##### Data #####

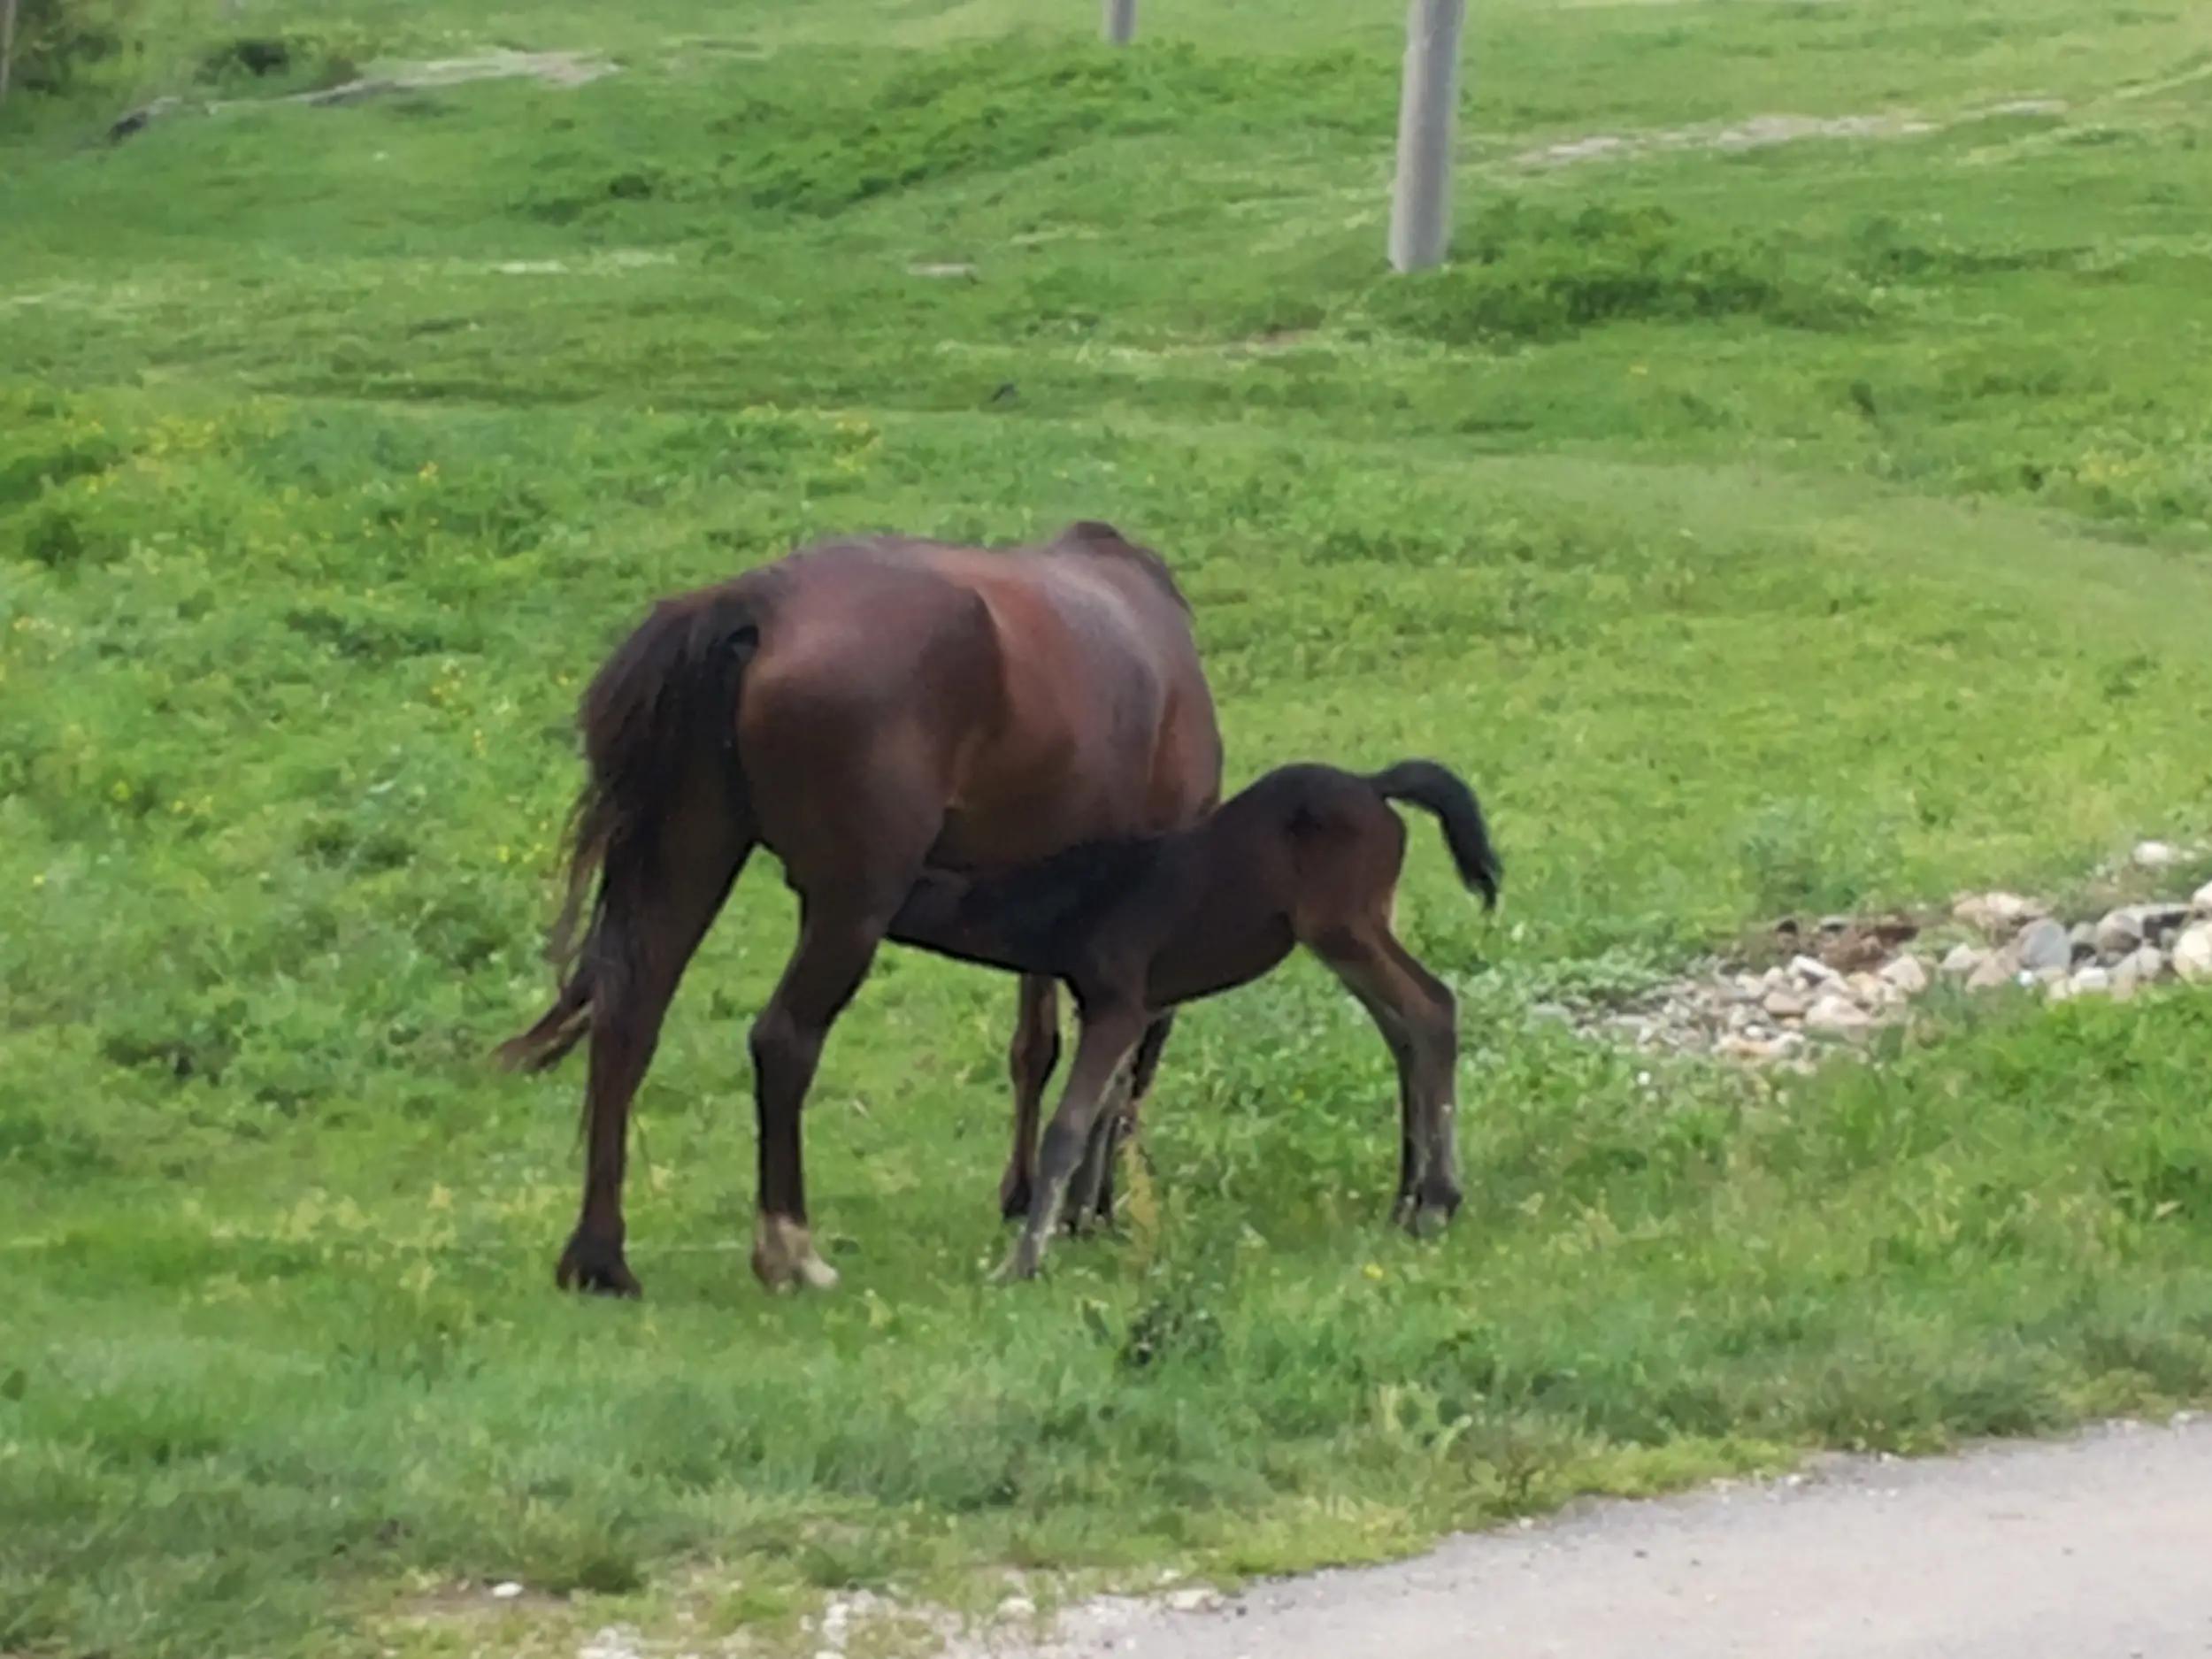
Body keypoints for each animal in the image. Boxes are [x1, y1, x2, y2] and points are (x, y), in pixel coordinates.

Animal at [504, 519, 1230, 1301]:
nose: (1097, 1211)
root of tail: (755, 603)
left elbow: (1036, 1047)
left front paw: (1028, 1192)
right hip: (851, 906)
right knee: (783, 1041)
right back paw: (789, 1247)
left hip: (689, 856)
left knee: (627, 1024)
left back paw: (600, 1258)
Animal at [885, 761, 1504, 1283]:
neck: (1076, 902)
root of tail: (1374, 785)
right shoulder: (1121, 1012)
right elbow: (1109, 1108)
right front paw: (1083, 1225)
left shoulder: (1120, 1006)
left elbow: (1069, 1126)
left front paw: (1023, 1262)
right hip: (1355, 933)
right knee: (1403, 1030)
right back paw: (1407, 1201)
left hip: (1344, 927)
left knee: (1431, 1008)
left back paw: (1437, 1202)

#####

Return the material word for word, images omitted.

- **Response box**
Body keypoints for each animal in the image. Boxes are [x1, y1, x2, y2] and points are (x, y), in pixel coordinates.

Animal at [504, 519, 1230, 1301]:
nose: (1097, 1211)
root of tail: (755, 603)
left elbow: (1036, 1047)
left front paw: (1028, 1192)
right hip: (851, 906)
right knee: (783, 1041)
right back paw: (789, 1247)
left hip: (689, 856)
left knee: (627, 1024)
left back paw: (600, 1258)
Animal at [885, 761, 1504, 1283]:
neck: (1076, 902)
root of tail: (1374, 785)
right shoulder: (1121, 1012)
right elbow: (1109, 1108)
right front paw: (1083, 1225)
left shoulder: (1120, 1006)
left elbow: (1069, 1126)
left front paw: (1023, 1262)
right hip: (1355, 933)
right knee: (1403, 1030)
right back paw: (1407, 1201)
left hip: (1344, 927)
left knee: (1431, 1008)
left back paw: (1437, 1202)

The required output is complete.